▶ [What to produce]: Transcribe the listing below exactly, omitting the pictures from your answer.

━━━━━ The data

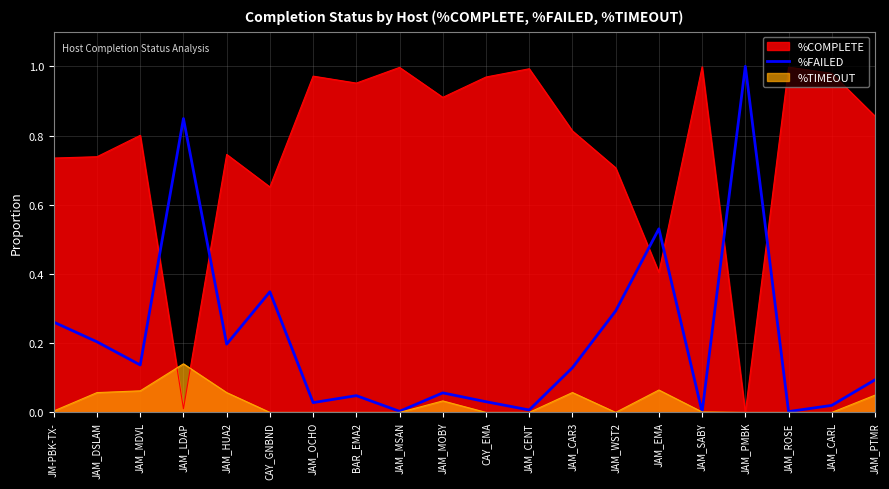

Rank the series at CAY_GNBND from highest to lowest value.

%COMPLETE, %FAILED, %TIMEOUT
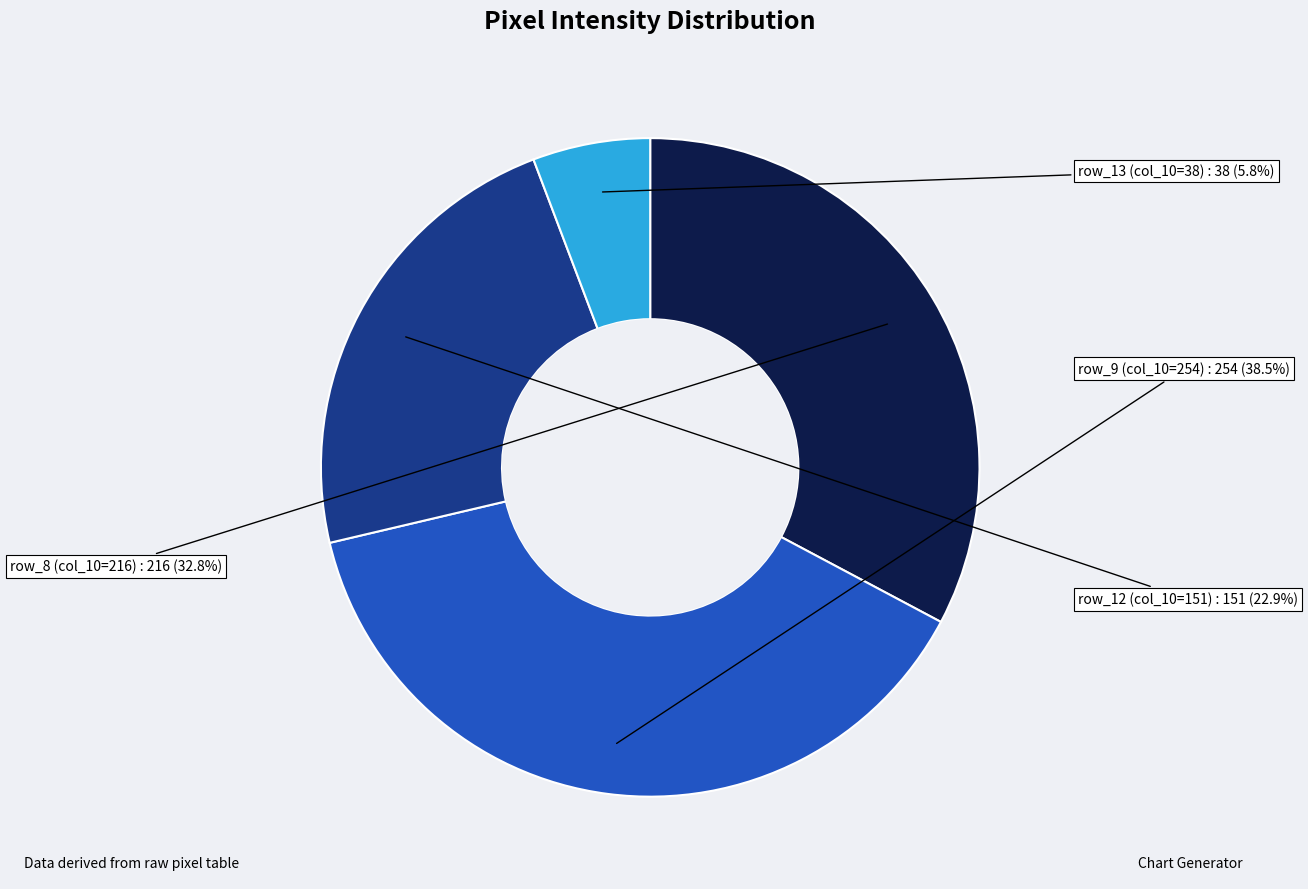

Does any single category account for the majority?

No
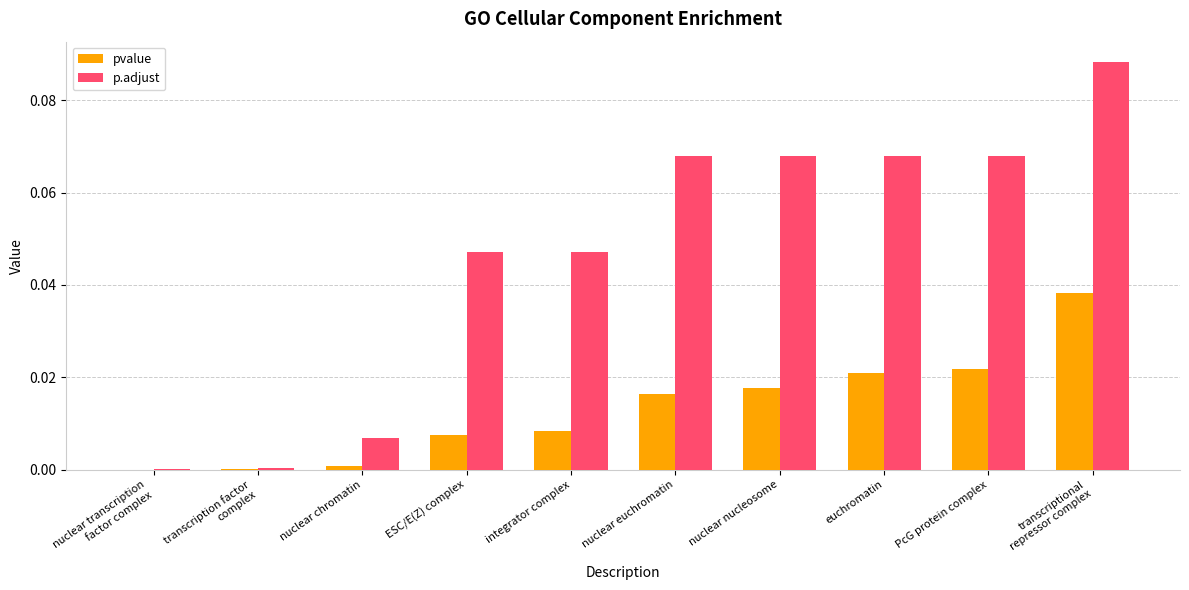

Which series has the largest total across all categories?

p.adjust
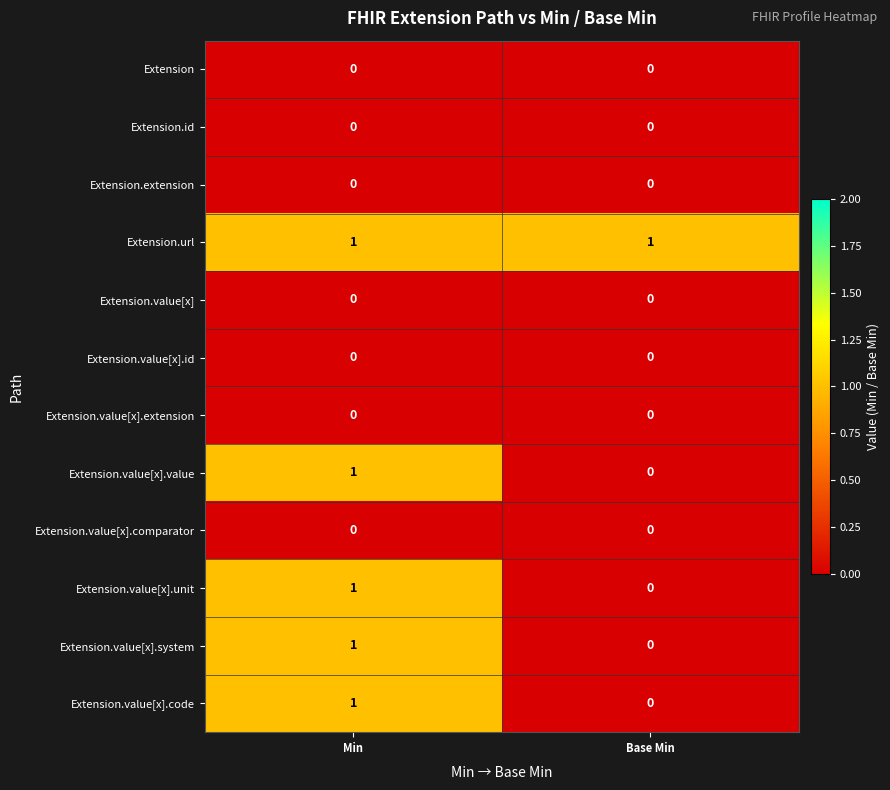

Which series has the largest total across all categories?

Extension.url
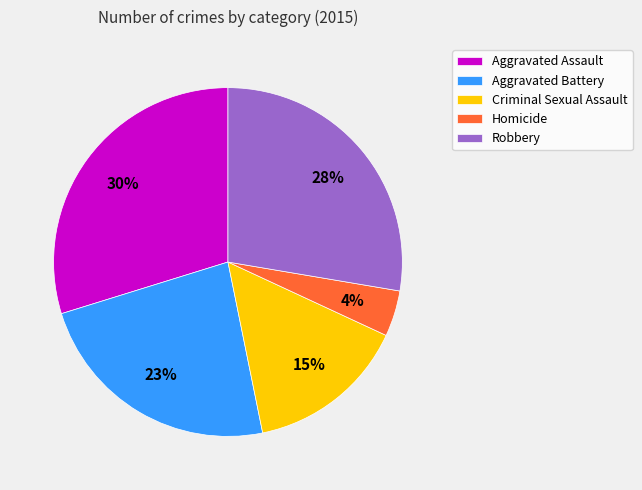

Combined, do Aggravated Assault and Criminal Sexual Assault account for over 50%?

No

━━━━━━━━━━

▶ [Response area]:
Rank the series at CAY_GNBND from highest to lowest value.

%COMPLETE, %FAILED, %TIMEOUT

Does any single category account for the majority?

No

Which series has the largest total across all categories?

p.adjust

Which series has the largest total across all categories?

Extension.url

Combined, do Aggravated Assault and Criminal Sexual Assault account for over 50%?

No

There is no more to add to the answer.